The acidosis of chronic renal failure activates muscle proteolysis in rats by augmenting transcription of genes encoding proteins of the ATP-dependent ubiquitin-proteasome pathway.

Chronic renal failure (CRF) is associated with negative nitrogen balance and loss of lean body mass. To identify specific proteolytic pathways activated by CRF, protein degradation was measured in incubated epitrochlearis muscles from CRF and sham-operated, pair-fed rats. CRF stimulated muscle proteolysis, and inhibition of lysosomal and calcium-activated proteases did not eliminate this increase. When ATP production was blocked, proteolysis in CRF muscles fell to the same level as that in control muscles. Increased proteolysis was also prevented by feeding CRF rats sodium bicarbonate, suggesting that activation depends on acidification. Evidence that the ATP-dependent ubiquitin-proteasome pathway is stimulated by the acidemia of CRF includes the following findings: (a) An inhibitor of the proteasome eliminated the increase in muscle proteolysis; and (b) there was an increase in mRNAs encoding ubiquitin (324%) and proteasome subunits C3 (137%) and C9 (251%) in muscle. This response involved gene activation since transcription of mRNAs for ubiquitin and the C3 subunit were selectively increased in muscle of CRF rats. We conclude that CRF stimulates muscle proteolysis by activating the ATP-ubiquitin-proteasome-dependent pathway. The mechanism depends on acidification and increased expression of genes encoding components of the system. These responses could contribute to the loss of muscle mass associated with CRF.
+ + + + +
(Prompt A) Which mRNAs did the abstract on kidney failure and muscle breakdown report as increased in muscle? List each one with its percentage increase.
(Prompt B) Rewrite as a short bulleted list the paragraph of the abstract on kidney failure and muscle breakdown that begins "Chronic renal failure (CRF) is associated", keeping its main findings and conclusion.

(Data drawn from a collection)
+ + + + +
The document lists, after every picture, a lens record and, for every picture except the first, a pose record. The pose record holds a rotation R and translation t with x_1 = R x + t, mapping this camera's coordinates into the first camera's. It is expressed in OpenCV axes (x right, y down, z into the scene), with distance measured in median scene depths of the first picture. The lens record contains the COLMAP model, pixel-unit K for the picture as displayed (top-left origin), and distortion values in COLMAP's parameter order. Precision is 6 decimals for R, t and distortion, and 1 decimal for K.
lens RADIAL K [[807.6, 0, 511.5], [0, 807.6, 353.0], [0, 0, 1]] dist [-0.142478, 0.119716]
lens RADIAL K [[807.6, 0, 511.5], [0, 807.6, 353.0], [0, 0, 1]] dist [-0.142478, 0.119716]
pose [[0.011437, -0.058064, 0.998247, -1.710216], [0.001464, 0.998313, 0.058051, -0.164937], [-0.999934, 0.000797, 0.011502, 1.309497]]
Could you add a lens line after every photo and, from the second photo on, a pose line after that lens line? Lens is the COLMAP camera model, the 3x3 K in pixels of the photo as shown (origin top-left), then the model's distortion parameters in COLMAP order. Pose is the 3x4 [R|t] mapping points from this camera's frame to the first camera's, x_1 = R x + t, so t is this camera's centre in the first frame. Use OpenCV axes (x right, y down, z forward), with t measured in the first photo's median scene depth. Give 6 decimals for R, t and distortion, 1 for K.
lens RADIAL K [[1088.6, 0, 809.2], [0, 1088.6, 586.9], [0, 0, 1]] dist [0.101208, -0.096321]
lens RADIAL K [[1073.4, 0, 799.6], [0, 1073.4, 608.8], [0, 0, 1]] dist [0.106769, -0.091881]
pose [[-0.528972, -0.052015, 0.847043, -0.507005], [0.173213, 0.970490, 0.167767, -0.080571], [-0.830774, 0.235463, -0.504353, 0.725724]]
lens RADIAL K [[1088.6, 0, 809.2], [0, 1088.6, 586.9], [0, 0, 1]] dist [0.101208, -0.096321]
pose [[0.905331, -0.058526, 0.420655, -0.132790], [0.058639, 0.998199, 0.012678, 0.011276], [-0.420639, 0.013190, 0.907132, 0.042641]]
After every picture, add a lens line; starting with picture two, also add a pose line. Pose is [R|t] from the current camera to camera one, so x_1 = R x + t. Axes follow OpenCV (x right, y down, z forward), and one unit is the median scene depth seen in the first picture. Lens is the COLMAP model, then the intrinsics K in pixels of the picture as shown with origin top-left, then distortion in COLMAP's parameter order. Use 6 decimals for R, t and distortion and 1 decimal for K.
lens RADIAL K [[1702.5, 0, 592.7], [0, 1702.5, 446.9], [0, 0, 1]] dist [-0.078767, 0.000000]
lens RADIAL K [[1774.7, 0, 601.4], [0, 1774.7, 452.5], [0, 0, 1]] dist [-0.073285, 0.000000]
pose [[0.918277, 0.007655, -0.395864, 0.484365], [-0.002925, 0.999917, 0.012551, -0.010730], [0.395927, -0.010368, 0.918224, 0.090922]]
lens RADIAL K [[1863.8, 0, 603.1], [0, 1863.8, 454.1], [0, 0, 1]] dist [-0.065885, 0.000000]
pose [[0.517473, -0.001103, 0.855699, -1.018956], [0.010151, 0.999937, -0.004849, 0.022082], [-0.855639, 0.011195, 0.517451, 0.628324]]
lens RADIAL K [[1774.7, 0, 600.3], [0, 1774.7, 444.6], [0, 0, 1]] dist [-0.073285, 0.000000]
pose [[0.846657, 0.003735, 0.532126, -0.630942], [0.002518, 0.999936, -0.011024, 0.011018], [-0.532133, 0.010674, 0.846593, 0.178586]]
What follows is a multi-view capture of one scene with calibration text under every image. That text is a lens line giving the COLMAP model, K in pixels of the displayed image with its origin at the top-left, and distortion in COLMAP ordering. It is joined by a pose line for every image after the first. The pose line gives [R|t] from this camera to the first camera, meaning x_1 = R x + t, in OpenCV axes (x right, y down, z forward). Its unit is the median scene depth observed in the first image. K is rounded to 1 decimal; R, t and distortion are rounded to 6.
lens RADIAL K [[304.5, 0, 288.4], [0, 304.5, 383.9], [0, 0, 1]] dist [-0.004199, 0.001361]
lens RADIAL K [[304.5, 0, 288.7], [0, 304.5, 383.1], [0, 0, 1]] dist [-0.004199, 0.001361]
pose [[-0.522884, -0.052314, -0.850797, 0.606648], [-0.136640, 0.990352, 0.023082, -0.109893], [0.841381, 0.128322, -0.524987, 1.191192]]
+ + + + +
(Reply A)
- Ubiquitin: 324%
- Proteasome subunit C3: 137%
- Proteasome subunit C9: 251%

(Reply B)
- Chronic renal failure (CRF) goes with negative nitrogen balance and loss of lean body mass.
- Protein breakdown was measured in incubated epitrochlearis muscles from CRF rats and from sham-operated, pair-fed rats.
- CRF increased muscle proteolysis. Blocking lysosomal and calcium-activated proteases did not remove this increase.
- When ATP production was blocked, proteolysis in CRF muscles fell to control levels.
- Feeding CRF rats sodium bicarbonate prevented the increase, which suggests that it depends on acidification.
- A proteasome inhibitor eliminated the increase in proteolysis.
- In muscle, mRNAs rose for ubiquitin (324%), proteasome subunit C3 (137%) and subunit C9 (251%).
- Transcription of ubiquitin and C3 mRNAs was selectively increased, which shows gene activation.
- Conclusion: through acidification and increased gene expression, CRF activates the ATP-ubiquitin-proteasome pathway. This may contribute to CRF-related muscle loss.